A mera existência do narrador canibaliza o sistema de moralidade que permeia a narrativa do jogo, fortemente inspirado nos grandes sucessos da Bioware. Na teoria, a mecânica te permitiria viver o tipo de personagem que bem entendesse — desde um vilão tentando destruir o mundo a um herói que faz tudo para salvá-lo — mas a execução deixa muito a desejar.
Logo no começo, quando você é convidado a escolher de que lado mora sua lealdade — entre os Jagnis da escuridão ou os Míriades da luz — é perceptível que há apenas um caminho certo a se seguir. O narrador, assim como os personagens principais, tem uma opinião muito clara de qual lado combina com você e vão te julgar a todo momento por desviar da norma.
A sensação de controle de sua narrativa é rapidamente destruída, especialmente quando percebemos que nossas escolhas não refletem com exatidão a ação que o personagem irá tomar. Ao salvar um refém, por exemplo, caso você siga a tribo Jagni e afirme estar satisfeito com suas escolhas de vida, seu personagem pode simplesmente dar um soco gratuito no pobre inocente.
Cascata de infortúnios
O que foi projetado para reforçar a moralidade de seu personagem, acaba apenas atestando a inconstância do sistema de escolhas. A imprevisibilidade desarma completamente o potencial do sistema de side quests herdado de The Witcher, desandando ainda mais a narrativa frágil do título.
Se não fosse o suficiente, muitas das side quests consistem em repetir a mesma tarefa dezenas de vezes em diferentes cenários.

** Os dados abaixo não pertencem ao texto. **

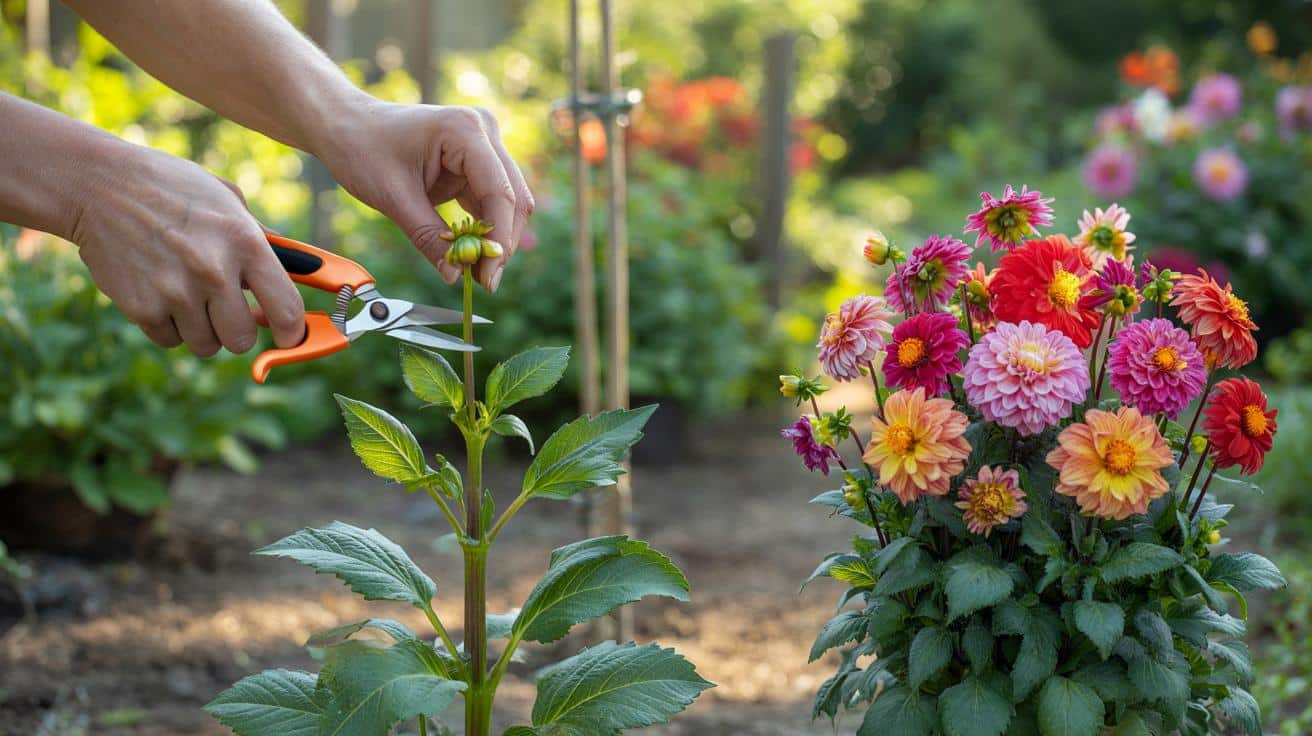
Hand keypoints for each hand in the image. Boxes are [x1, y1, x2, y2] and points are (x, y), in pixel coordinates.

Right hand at [73, 145, 304, 355]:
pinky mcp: (141, 307)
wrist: (98, 185)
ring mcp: (175, 292)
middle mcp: (213, 271)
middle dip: (239, 331)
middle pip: (242, 340)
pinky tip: (160, 292)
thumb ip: (261, 238)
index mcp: (245, 242)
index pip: (285, 309)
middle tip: (227, 312)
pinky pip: (171, 340)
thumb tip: (301, 269)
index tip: (289, 337)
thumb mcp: (227, 199)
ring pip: (207, 344)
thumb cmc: (173, 189)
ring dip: (203, 328)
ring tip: (188, 293)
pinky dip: (169, 326)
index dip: (292, 332)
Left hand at [314, 100, 532, 290]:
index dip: (498, 239)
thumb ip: (429, 237)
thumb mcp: (393, 198)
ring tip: (476, 272)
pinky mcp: (477, 160)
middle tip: (485, 281)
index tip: (488, 278)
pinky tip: (471, 253)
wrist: (345, 123)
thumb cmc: (361, 147)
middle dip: (501, 243)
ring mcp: (483, 144)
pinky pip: (491, 200)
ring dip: (495, 238)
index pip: (499, 192)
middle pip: (513, 197)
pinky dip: (484, 228)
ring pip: (508, 202)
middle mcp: (483, 131)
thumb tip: (456, 276)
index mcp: (464, 130)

As recompensas, nesse caso, costumam ser interessantes, mas a falta de originalidade expõe a pobreza dos objetivos do jogo.
Nem no quesito técnico o jogo consegue performar bem. As animações dos personagens são muito simples e sem qualidade. Na versão para PlayStation 4, há quedas de framerate e problemas com a imagem em HDR. A trilha sonora passa despercebida, isto quando está presente. Parece que, com a chegada da nova geração, houve uma urgência para lançar esse projeto a qualquer custo. Mesmo que o jogo não esteja completamente pronto, assim como foi com Cyberpunk 2077.
Ao tentar evocar a experiência de Breath of the Wild, Biomutant expõe ainda mais suas imperfeições. Falta uma sinergia entre seus sistemas que não funcionam em harmonia. Pelo contrário, parecem lutar por sua atenção, mesmo não apresentando nada de muito significativo para o jogador.
No fim, quem estava muito sedento por mais um mundo enorme para explorar, vai conseguir se divertir nessa aventura. Após muitas horas de jogo, você até se acostuma com a mediocridade. O erro de Biomutant é não ouvir o mais clichê dos conselhos: seja você mesmo. Ao tentar agradar todo mundo, o jogo sacrificou qualquer resquício de originalidade e dificilmente vai agradar alguém.